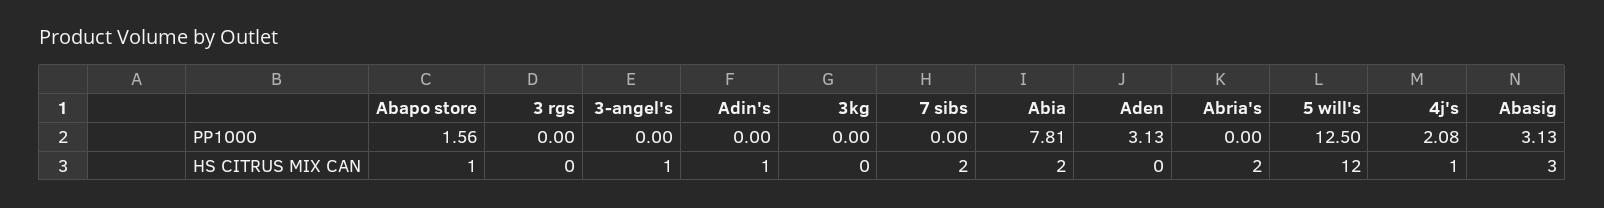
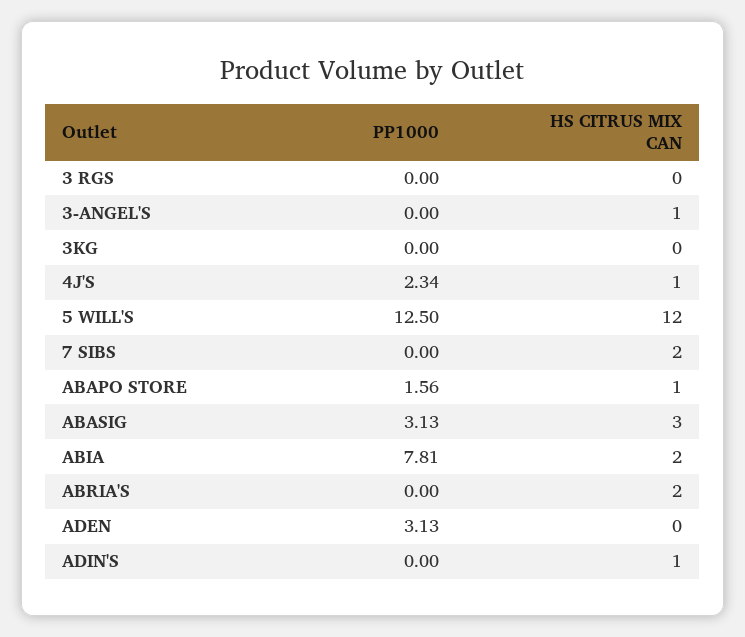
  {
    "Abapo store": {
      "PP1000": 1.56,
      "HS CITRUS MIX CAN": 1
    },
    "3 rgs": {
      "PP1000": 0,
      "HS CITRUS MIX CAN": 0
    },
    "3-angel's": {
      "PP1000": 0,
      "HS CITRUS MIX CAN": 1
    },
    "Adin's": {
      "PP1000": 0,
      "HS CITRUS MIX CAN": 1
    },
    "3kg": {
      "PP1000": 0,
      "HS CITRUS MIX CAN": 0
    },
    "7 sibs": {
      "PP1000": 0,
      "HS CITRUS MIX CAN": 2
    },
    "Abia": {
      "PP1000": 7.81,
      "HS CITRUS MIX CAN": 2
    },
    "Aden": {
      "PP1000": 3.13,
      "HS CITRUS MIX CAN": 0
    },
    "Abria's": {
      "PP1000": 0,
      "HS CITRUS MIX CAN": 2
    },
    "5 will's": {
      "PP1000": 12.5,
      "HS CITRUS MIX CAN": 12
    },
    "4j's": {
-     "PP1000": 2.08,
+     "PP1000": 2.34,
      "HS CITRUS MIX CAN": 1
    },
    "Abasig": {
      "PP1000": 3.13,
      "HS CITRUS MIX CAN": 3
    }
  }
**********
Leave out the pictures and return every record word for word.

  {
    "Abapo store": {
      "PP1000": 1.56,
      "HS CITRUS MIX CAN": 1
    },
    "3 rgs": {
      "PP1000": 0,
      "HS CITRUS MIX CAN": 0
    },
    "3-angel's": {
      "PP1000": 0,
      "HS CITRUS MIX CAN": 1
    },
    "Adin's": {
      "PP1000": 0,
      "HS CITRUS MIX CAN": 1
    },
    "3kg": {
      "PP1000": 0,
      "HS CITRUS MIX CAN": 0
    },
    "7 sibs": {
      "PP1000": 0,
      "HS CITRUS MIX CAN": 2
    },
    "Abia": {
      "PP1000": 7.81,
      "HS CITRUS MIX CAN": 2
    },
    "Aden": {
      "PP1000": 3.13,
      "HS CITRUS MIX CAN": 0
    },
    "Abria's": {
      "PP1000": 0,
      "HS CITRUS MIX CAN": 2
    },
    "5 will's": {
      "PP1000": 12.5,
      "HS CITRUS MIX CAN": 12
    },
    "4j's": {
-     "PP1000": 2.08,
+     "PP1000": 2.34,
      "HS CITRUS MIX CAN": 1
    },
    "Abasig": {
      "PP1000": 3.13,
      "HS CITRUS MIX CAN": 3
    }
  }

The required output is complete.